The IPO Buzz: Dancing with LULU

 
Topping a list of seven deals are an athletic apparel designer and retailer and a Bermuda-based reinsurance provider. The calendar is looking to raise about $1.3 billion.
 
Lululemon Athletica (Nasdaq: LULU proposed) is a Vancouver, British Columbia-based designer and retailer of women’s clothing designed for yoga, dance. It operates about 60 franchised and company-owned stores, mostly in Canada.
 
Lululemon plans to price 18.2 million shares at $10 to $12 each to raise $200.2 million. The IPO is expected to start trading on Friday, July 27.
 
Here’s the buzz: Lululemon’s revenues and profits are soaring. For the fiscal year ended on January 2007, the company reported revenues of $148.9 million, up from $84.1 million in 2006, and up from $40.7 million in 2005. And Lululemon is profitable.
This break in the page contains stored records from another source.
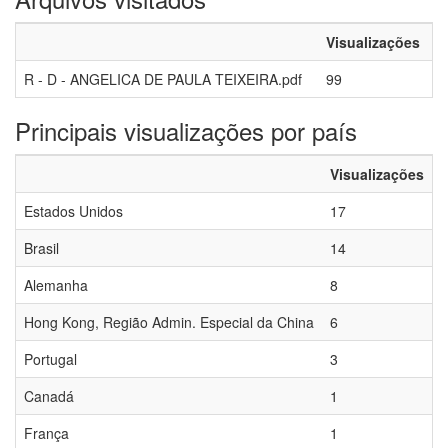
Visualizações
R - D - ANGELICA DE PAULA TEIXEIRA.pdf
99
Principais visualizações por país
Visualizações
Estados Unidos
17
Brasil
14
Alemanha
8
Hong Kong, Região Admin. Especial da China
6
Portugal
3
Canadá
1
França
1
For the year ended January 2007, the company reported net income of $7.6 million, up from $1.4 million in 2006, and a loss of $1.4 million in 2005.
 
People have been comparing Lululemon with Under Armour (NYSE UA), the Baltimore-based athletic designer and retail apparel company. On Nov. 11, 2005, Under Armour priced its IPO at $13 per share. It closed its opening day at $25.30 and ended at $55.12 on July 20, 2007, UP 324 percent from its initial offering price.
 
Validus Holdings Ltd. (NYSE: VR proposed), is a Hamilton, Bermuda-based holding company that operates through its subsidiary, Validus Re. The company offers property and casualty reinsurance to insurers in the United States, Europe and Latin America. In addition, Validus provides reinsurance for aerospace, energy and marine, personal risk, and workers’ compensation catastrophe purposes.
 
Validus plans to price 15.7 million shares at $24 to $26 each to raise $391.5 million. The IPO is expected to start trading on Wednesday, July 25.
 
The story about this one is that it is on the IPO  professionals’ “Most Wanted” list at press time. Not all the reinsurance IPOs have worked, but the last one did. It was Greenlight Capital Re (Nasdaq: GLRE), based in the Cayman Islands. Its IPO was priced at $19 per share on May 23. That was above its filing range of $16 to $18 per share. It closed its opening day at $24.03 and ended on Friday, July 20, at $23.02, still up 21.2 percent.
 
The Week That Was
Last week, let’s just say that some things didn’t go as planned. On Thursday morning, July 19, Kevin R. Davis, CEO of MF Global Ltd. (NYSE: MF), stepped up to the podium and rang the opening bell at the New York Stock Exchange to celebrate launching his company’s IPO. It crashed on take-off.
 
The deal was priced at $30 per share, down sharply from its original filing range of $36 to $39. The IPO opened at $29.37 and went south. MF Global closed Friday at $26.55, DOWN 11.5 percent from its offering price, a victim of the subprime meltdown, according to published reports.
 
By Friday’s close, the Dow Jones U.S. Specialty Finance Index was starting to snuggle up to a bear market. It closed at 134.72, DOWN 18.9 percent from 166.08 on Feb. 22. A bear market comes into play with a 20 percent pullback from a previous closing high.
 
That, of course, places a question mark on the KKR and Och-Ziff Management Group offerings.
 
But Thursday was not – repeat, NOT — a complete disaster.
 
On Thursday afternoon, Jitemdra S. Saxen, CEO and co-founder of Netezza (NYSE: NZ), stepped up to the podium and rang the closing bell at the New York Stock Exchange to celebrate launching his company’s IPO. It soared on take-off.
 
The deal was priced at $12 per share, up from its filing range of $9 to $11. The IPO opened at $15, closed its opening day at $17.39, and finished on Friday at $17.24, UP 43.7 percent from its offering price.
 
What’s the message? Technology IPOs were still in play. (Netezza calls itself the leader in the global data warehouse applicance market. Its claim to fame, according to its Web site: If your company is drowning in data, its products help you track and analyze what you need – fast.)